:: MATERIAL FOR THIS TASK

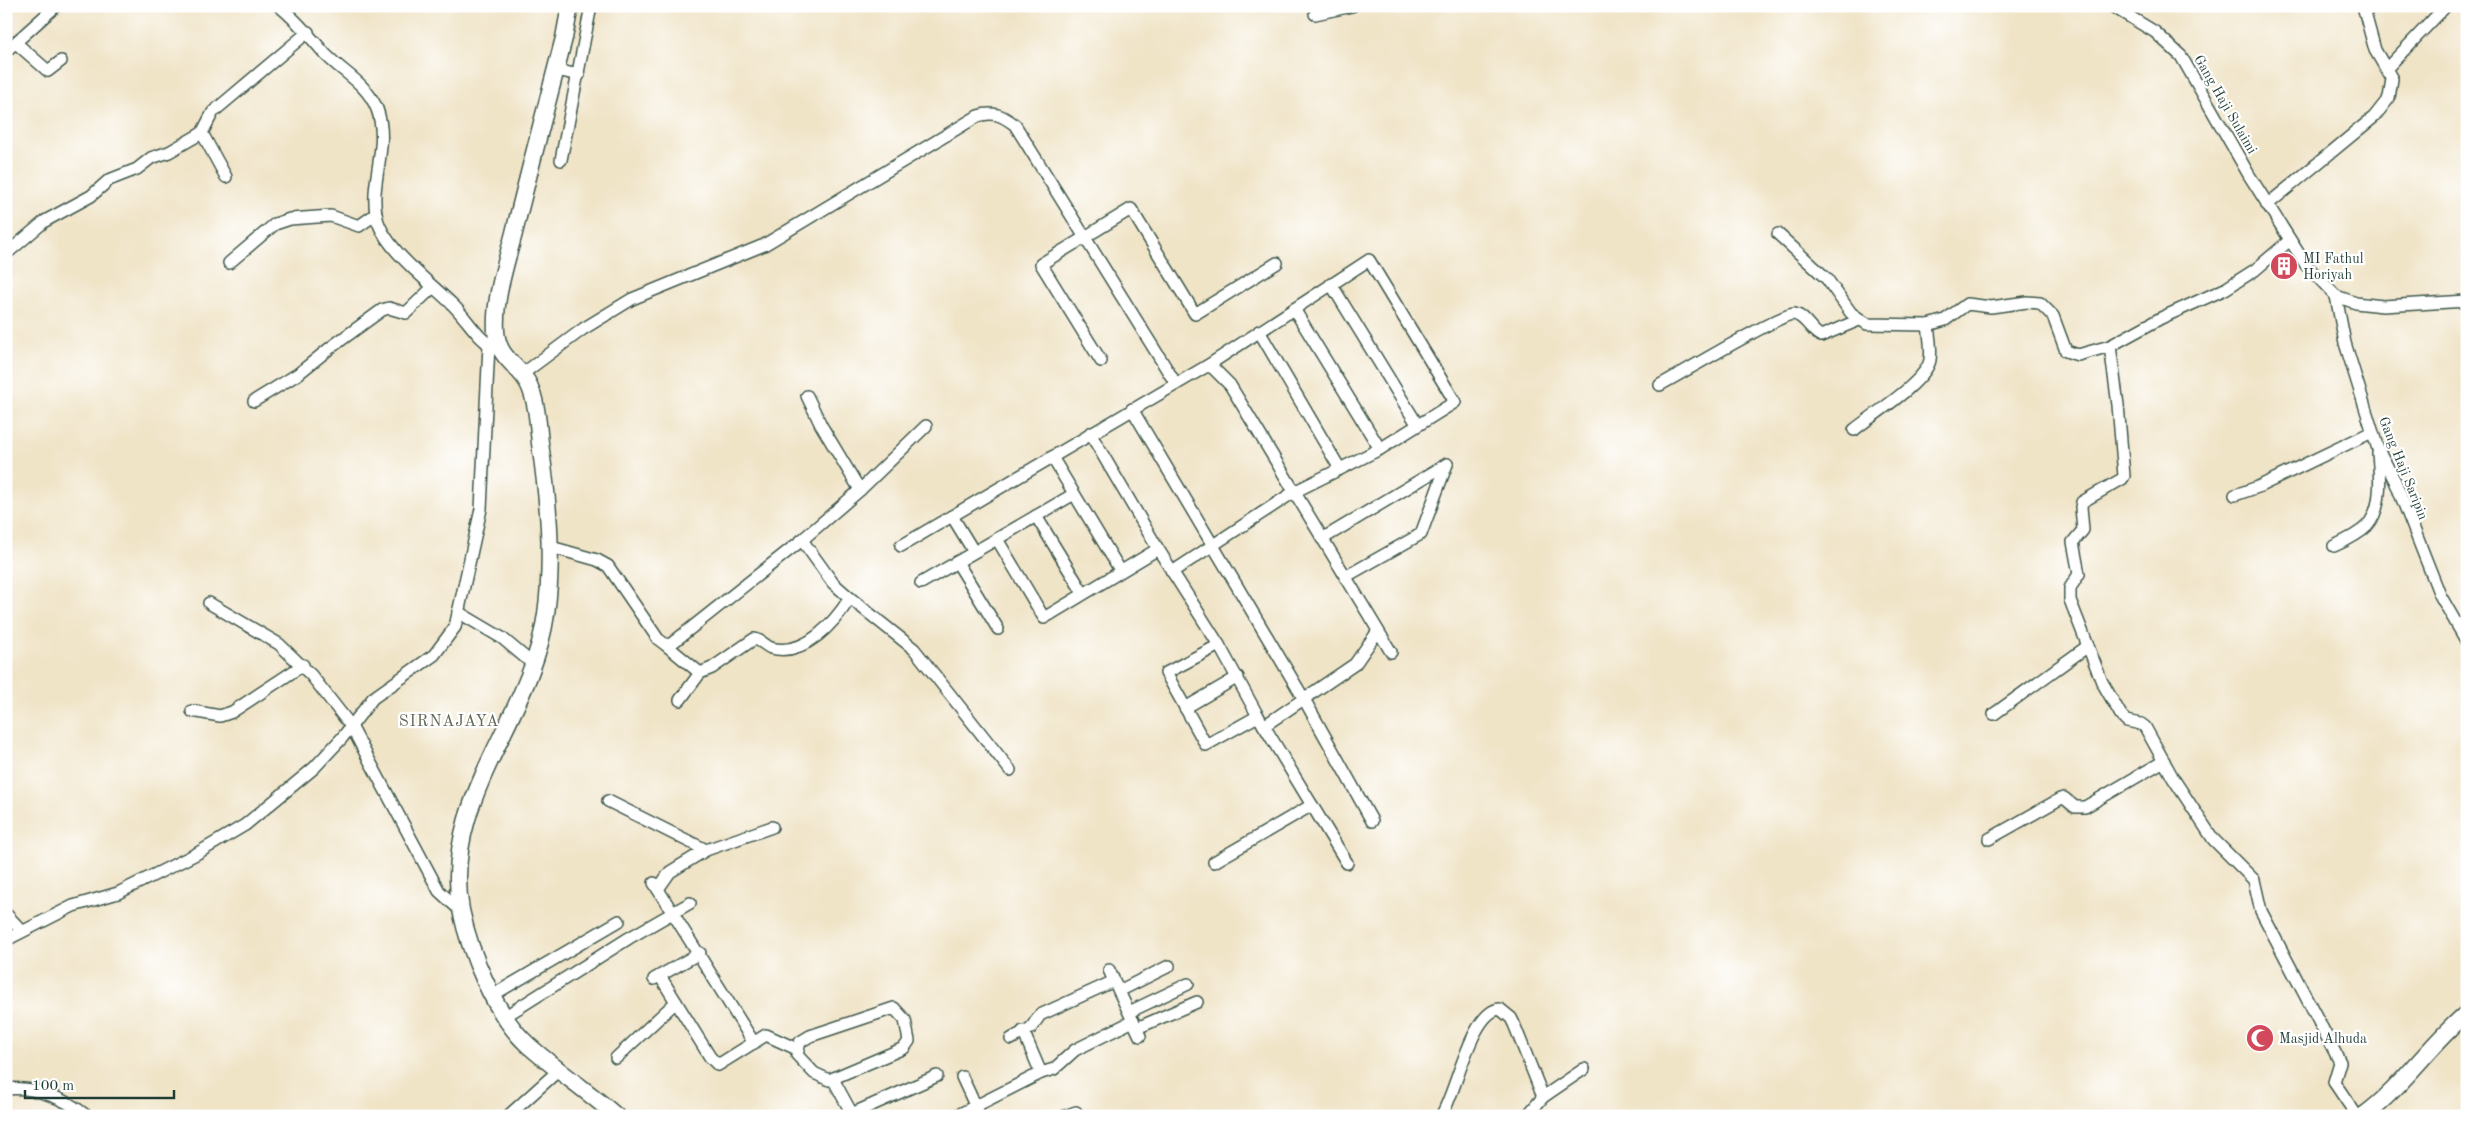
<svg xmlns="http://www.w3.org/2000/svg" width="2473" height="1122" font-family="'Old Standard TT',serif">
  <style>
    .lines { fill: none; stroke-linecap: round; stroke-linejoin: round }
    .street-casing { stroke: #3e564a; stroke-width: 14 }
    .secondary-casing { stroke: #3e564a; stroke-width: 19 }
    .street { stroke: #fff; stroke-width: 11 }
    .secondary { stroke: #fff; stroke-width: 16 }
    .labels { text-anchor: middle; stroke-width: 4.5; stroke-linejoin: round; paint-order: stroke }
    .street-label { font-size: 14px; fill: #1f3d34; stroke: #fff }
    .poi-label { font-size: 14px; fill: #1f3d34; stroke: #fff; text-anchor: start }
    .quarter-label { font-size: 16px; letter-spacing: 1px; fill: #626957; stroke: #fff }
  </style>
  <rect width="100%" height="100%" fill="#fff"/>
  <filter id="ink" filterUnits="userSpaceOnUse"><feTurbulence type="fractalNoise" baseFrequency=".02" numOctaves="2"/><feDisplacementMap in="SourceGraphic" scale="10" xChannelSelector="R" yChannelSelector="G"/><feConvolveMatrix kernelMatrix="1 2 1 2 8 2 1 2 1" color-interpolation-filters="sRGB"/></filter>
  <filter id="wash" filterUnits="userSpaceOnUse"><feTurbulence type="fractalNoise" baseFrequency=".0096" numOctaves="4" result="noise"/><feDisplacementMap in="SourceGraphic" scale="20" xChannelSelector="R" yChannelSelector="G"/><feGaussianBlur stdDeviation="1.12" result="paint"/><feColorMatrix in="noise" values="0 0 0 0 0 0 0 0 0 0 0 0 0 0 0 0 0 1.4 0 .05"/><feComposite in="paint" operator="in"/></filter>
  <g filter="url(#wash)">
    <rect width="100%" height="100%" fill="#f0e4c7"/>
  </g>
  <g filter="url(#ink)">
    <g class="lines">
      <defs>
        <g id="street">
          <path d="M279 6C298 21 310 37 326 55 345 74 366 83 377 109 390 145 370 179 376 214 381 247 431 283 453 305 468 320 477 338 495 349"/>
          <polyline points="2112,6 2155,32 2181,56 2249,175 2306,265 2336,296 2356,303 2383,306 2467,301"/>
          <polyline points="1315,14 1352,6"/>
          <polyline points="16,43 48,71 61,61"/>
          <polyline points="6,51 56,6"/>
          <polyline points="2387,68 2446,6"/>
          <polyline points="556,70 579,75"/>
          <polyline points="202,133 226,177"/>
          <polyline points="561,160 591,6"/>
          <polyline points="2267,205 2374,117 2389,98 2392,79 2375,50 2363,6"/>
          <polyline points="1778,234 1827,279 1851,313 1867,324 1928,325 1945,320 1967,304 1991,307 2027,302 2040,303 2053,316 2066,351 2078,355 2110,346 2161,318 2225,289 2255,270 2290,240"/>
          <polyline points="6,254 45,221 91,196 109,180 137,169 151,158 169,152 202,133 213,112 308,32"/>
          <polyline points="229,263 275,224 290,219 331,216 359,226 376,214"/>
          <polyline points="1331,284 1417,424"/>
          <polyline points="2336,296 2345,343 2378,449 2395,481 2440,595 2467,642"/>
          <polyline points="1294,309 1380,449"/>
          <polyline points="1259,331 1340,469"/>
          <polyline points="2110,346 2118,405 2124,476 2122,479 2082,502 2081,507 2083,530 2073,542 2079,574 2070,588 2070,600 2102,682 2121,715 2127,721 2141,724 2145,727 2173,778 2213,839 2254,880 2261,911 2340,1062 2334,1082 2357,1116"/>
          <polyline points="1101,361 1041,264 1131,209 1195,314 1277,263"/>
          <path d="M521 375 583 329 632 299 764 245 978 116C993 111 1002 115 1015 125L1176 384"/>
          <path d="M1660 385C1679 375 1782 313 1794 314 1806 316 1811 332 1821 336L1859 320"/>
          <polyline points="807,396 821,425 860,490"/>
          <polyline points="254,401 298,374 330,348 382,310 389,308 406,313 433,287"/>
          <polyline points="1132,409 1304,699 1372,821"/>
          <path d="M1854 430C1872 415 1926 382 1930 360 1932 349 1929 336 1928 325"/>
          <polyline points="1090,433 1158,549 1219,645 1258,716 1347,863"/>
          <polyline points="1052,457 1120,570"/>
          <polyline points="2235,495 2258,487 2372,432"/>
          <polyline points="952,516 974,552"/>
          <polyline points="1036,516 1083,593"/>
          <polyline points="997,539 1044,618 1158,549"/>
          <polyline points="1322,539 1447,464"/>
          <polyline points="802,540 833,583 850,598 914,649 1010,770"/>
          <polyline points="901,546 1207,366 1213,368 1230,385 1391,652"/>
          <path d="M2334 546C2345 541 2358 535 2367 526 2383 508 2380 476 2378 453"/>
          <polyline points="551,547 597,560 608,566 658,639 666,645 671,644 802,540 860,490 926,426"/>
          <polyline points="957,562 998,629"/>
          <polyline points="1172,572 1294,492 1380,449 1455,402 1369,260 1207,366"/>
          <polyline points="1345,577 1421,534 1447,464"/>
          <polyline points="921,583 1074,494"/>
          <polyline points="209,603 279,644 311,675 351,726 439,891 461,911"/>
          <polyline points="458,612 502,638 533,664"/>
          <polyline points="666,645 700,673"/>
          <polyline points="1219,645 1166,673 1206,745 1258,716"/>
          <path d="M680 700 700 673 712 668 754 639C762 640 765 646 771 648 805 657 834 623 850 598"/>
          <polyline points="1185,708 1238,677"/>
          <polyline points="192,711 220,716 232,712 303,665"/>
          <polyline points="1994,714 2088,646"/>
          <polyline points="1264,726 1355,664 1378,631"/>
          <polyline points="608,801 706,850 772,827"/>
          <polyline points="1989,839 2060,799 2064,798 2075,807 2085,807 2164,761"/>
          <polyline points="1214,862 1312,805"/>
          <polyline points="654,883 754,1043"/>
          <polyline points="658,889 670,872 706,850"/>
          <polyline points="6,914 22,931"/>
          <polyline points="6,940 73,906 118,893 196,854 245,825 314,768 342,738 373,698 434,655 455,627 481,509 489,345"/>
          <polyline points="1109,970 1140,1036"/>
          <polyline points="660,976 710,1057 718,1065 766,1035 797,1049"/>
          <polyline points="654,979 700,953"/>
          <polyline points="1119,991 1169,966"/>
          <polyline points="493,995 619,921"/>
          <polygon points="894,1008 905,1020 909,1041 904,1048 829,1080 814,1073 797,1055 800,1042 810,1036"/>
          <polyline points="1129,1012 1188,984"/>
          <polyline points="504,1017 629,938 690,903"/>
          <polyline points="1137,1028 1197,1002"/>
          <polyline points="1023,1031 1041,1073"/>
          <polyline points="1011,1039 1031,1028 1040,1015 1114,981"/>
          <polyline points="616,1058 676,1002"/>
          <polyline points="962,1077 980,1116"/>
          <polyline points="833,1079 851,1112"/>
          <path d="M6 1089C35 1086 64 1098 87 1116"/>
          <polyline points="1543,1097 1584,1069"/>
          <polyline points="508,1116 559,1070"/>
          <polyline points="847,1116 937,1076"/>
          <polyline points="956,1116 1041,1073 1054,1069 1075,1050 1133,1021"/>
          <polyline points="1065,1116 1076,1112"/>
          <path d="M1441 1116C1456 1094 1471 1011 1500 1009L1511 1018 1514 1024 1543 1097 1527 1116"/>
        </g>
        <g id="secondary">
          <path d="M570 6 564 38C547 103 530 168 514 233 506 264 494 298 496 331 498 360 519 364 529 385 537 402 538 425 540 443 548 499 554 557 546 614 532 717 440 801 461 910 470 953 495 1015 528 1045 556 1070 588 1091 616 1116"/>
          <path d="M2363 1116C2403 1087 2429 1045 2467 1013"/>
        </g>
      </defs>
      <use href="#street" class="street-casing"/>
      <use href="#secondary" class="secondary-casing"/>
      <use href="#street" class="street"/>
      <use href="#secondary" class="secondary"/>
    </g>
  </g>
  <defs>
    <symbol id="building-disc" viewBox="-11 -11 22 22"><circle r="9.5" fill="#d1495b" stroke="#fff"/><path d="M-4-6H4V6H1V3H-1V6H-4ZM-2.5-4.3h1.7v1.8h-1.7ZM.8-4.3h1.7v1.8H.8ZM-2.5-1h1.7V.8h-1.7ZM.8-1h1.7V.8H.8Z" fill="#fff"/></symbol>
    <symbol id="mosque-disc" viewBox="-11 -11 22 22"><circle r="9.5" fill="#d1495b" stroke="#fff"/><path d="M3.5-4.9A6 6 0 1 0 3.5 4.9A5 5 0 1 1 3.5-4.9Z" fill="#fff"/></symbol>
  </defs>
  <g fill-rule="evenodd">
    <use href="#building-disc" x="2268" y="250" width="32" height="32"/>
    <use href="#mosque-disc" x="2244" y="1022" width="32" height="32"/>
  </g>
  <g class="labels">
    <g class="street-label">
      <text transform="translate(2226 104) rotate(60)" y="5">Gang Haji Sulaimi</text>
      <text transform="translate(2404 468) rotate(68)" y="5">Gang Haji Saripin</text>
    </g>
    <g class="poi-label">
      <text x="2303" y="263">MI Fathul<tspan x="2303" dy="16">Horiyah</tspan></text>
      <text x="2279" y="1043">Masjid Alhuda</text>
    </g>
    <g class="quarter-label">
      <text x="449" y="726">SIRNAJAYA</text>
    </g>
  </g>
  <rect width="2473" height="1122" fill="none" stroke="#fff" stroke-width="25"/>
  <path d="M25 1090v8h149v-8" fill="none" stroke="#1f3d34" stroke-width="2.5"/>
  <text x="32" y="1090" font-size="15" fill="#1f3d34" stroke="#ffffff" stroke-width="4" paint-order="stroke">100 m</text>
</svg>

::::

_DIRECTIONS FOR THIS TASK_
Look at the records above. Copy every line where the string "mosque" occurs.

_SOLUTION FOR THIS EXERCISE_
    <symbol id="mosque-disc" viewBox="-11 -11 22 22"><circle r="9.5" fill="#d1495b" stroke="#fff"/><path d="M3.5-4.9A6 6 0 1 0 3.5 4.9A5 5 0 1 1 3.5-4.9Z" fill="#fff"/></symbol>
    <use href="#mosque-disc" x="2244" y="1022" width="32" height="32"/>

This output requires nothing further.